TASK BRIEF – Can you recast the text read from the data below as a numbered list, one line per item, with any blank lines left out?
* * *
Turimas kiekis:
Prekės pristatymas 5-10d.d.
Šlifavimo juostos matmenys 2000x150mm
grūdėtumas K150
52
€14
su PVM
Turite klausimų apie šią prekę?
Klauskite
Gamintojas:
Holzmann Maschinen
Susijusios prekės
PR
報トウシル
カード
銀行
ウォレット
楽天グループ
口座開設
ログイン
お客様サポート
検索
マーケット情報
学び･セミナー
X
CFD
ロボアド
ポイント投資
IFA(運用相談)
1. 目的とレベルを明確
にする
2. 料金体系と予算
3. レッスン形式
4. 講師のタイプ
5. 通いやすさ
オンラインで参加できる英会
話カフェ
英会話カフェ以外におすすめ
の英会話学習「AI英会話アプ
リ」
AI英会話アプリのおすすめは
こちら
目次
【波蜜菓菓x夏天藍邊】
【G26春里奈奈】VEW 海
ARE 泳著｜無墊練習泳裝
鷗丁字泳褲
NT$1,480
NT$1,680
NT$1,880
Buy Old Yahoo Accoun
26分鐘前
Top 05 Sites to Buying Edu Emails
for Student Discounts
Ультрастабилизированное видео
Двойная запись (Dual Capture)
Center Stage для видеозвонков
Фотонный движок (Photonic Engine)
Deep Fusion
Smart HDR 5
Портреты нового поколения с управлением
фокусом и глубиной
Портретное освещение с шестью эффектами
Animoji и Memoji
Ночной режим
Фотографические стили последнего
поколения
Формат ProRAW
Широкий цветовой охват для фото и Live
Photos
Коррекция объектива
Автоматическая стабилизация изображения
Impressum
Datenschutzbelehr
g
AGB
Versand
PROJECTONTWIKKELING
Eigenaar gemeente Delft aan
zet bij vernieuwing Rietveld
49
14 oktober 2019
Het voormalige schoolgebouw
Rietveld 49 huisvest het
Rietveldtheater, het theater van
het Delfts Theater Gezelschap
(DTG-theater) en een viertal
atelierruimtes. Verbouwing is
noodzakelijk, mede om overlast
* * *
ANSWER FOR THIS EXERCISE –
1. Turimas kiekis:
2. Prekės pristatymas 5-10d.d.
3. Šlifavimo juostos matmenys 2000x150mm
4. grūdėtumas K150
5. 52
6. €14
7. su PVM
8. Turite klausimų apie šią prekę?
9. Klauskite
10. Gamintojas:
11. Holzmann Maschinen
12. Susijusios prekės
13. PR
14. 報トウシル
15. カード
16. 銀行
17. ウォレット
18. 楽天グループ
19. 口座開設
20. ログイン
21. お客様サポート
22. 検索
23. マーケット情報
24. 学び･セミナー
25. X
26. CFD
27. ロボアド
28. ポイント投資
29. IFA(運用相談)
30. 1. 目的とレベルを明確
31. にする
32. 2. 料金体系と予算
33. 3. レッスン形式
34. 4. 講師のタイプ
35. 5. 通いやすさ
36. オンラインで参加できる英会
37. 話カフェ
38. 英会話カフェ以外におすすめ
39. の英会話学習「AI英会話アプ
40. リ」
41. AI英会話アプリのおすすめは
42. こちら
43. 目次
44. 【波蜜菓菓x夏天藍邊】
45. 【G26春里奈奈】VEW 海
46. ARE 泳著｜無墊練習泳裝
47. 鷗丁字泳褲
48. NT$1,480
49. NT$1,680
50. NT$1,880
51. Buy Old Yahoo Accoun
52. 26分鐘前
53. Top 05 Sites to Buying Edu Emails
54. for Student Discounts
55. Ультрастабилизированное видео
56. Двойная запись (Dual Capture)
57. Center Stage для видеозвонков
58. Фотонный движок (Photonic Engine)
59. Deep Fusion
60. Smart HDR 5
61. Портреты нового поколения с управлением
62. фокусом и глубиной
63. Портретное освещение с шестью эффектами
64. Animoji и Memoji
65. Ночной режим
66. Фотографические стили последнего
67. поколения
68. Формат ProRAW
69. Широкий цветовой охват для фото и Live
70. Photos
71. Коррекция объектива
72. Автоматическая стабилизация изображения
73. Impressum
74. Datenschutzbelehr
75. g
76. AGB
77. Versand
78. PROJECTONTWIKKELING
79. Eigenaar gemeente Delft aan
80. zet bij vernieuwing Rietveld
81. 49
82. 14 oktober 2019
83. Het voormalige schoolgebouw
84. Rietveld 49 huisvest het
85. Rietveldtheater, het theater van
86. het Delfts Theater Gezelschap
87. (DTG-theater) en een viertal
88. atelierruimtes. Verbouwing is
89. noodzakelijk, mede om overlast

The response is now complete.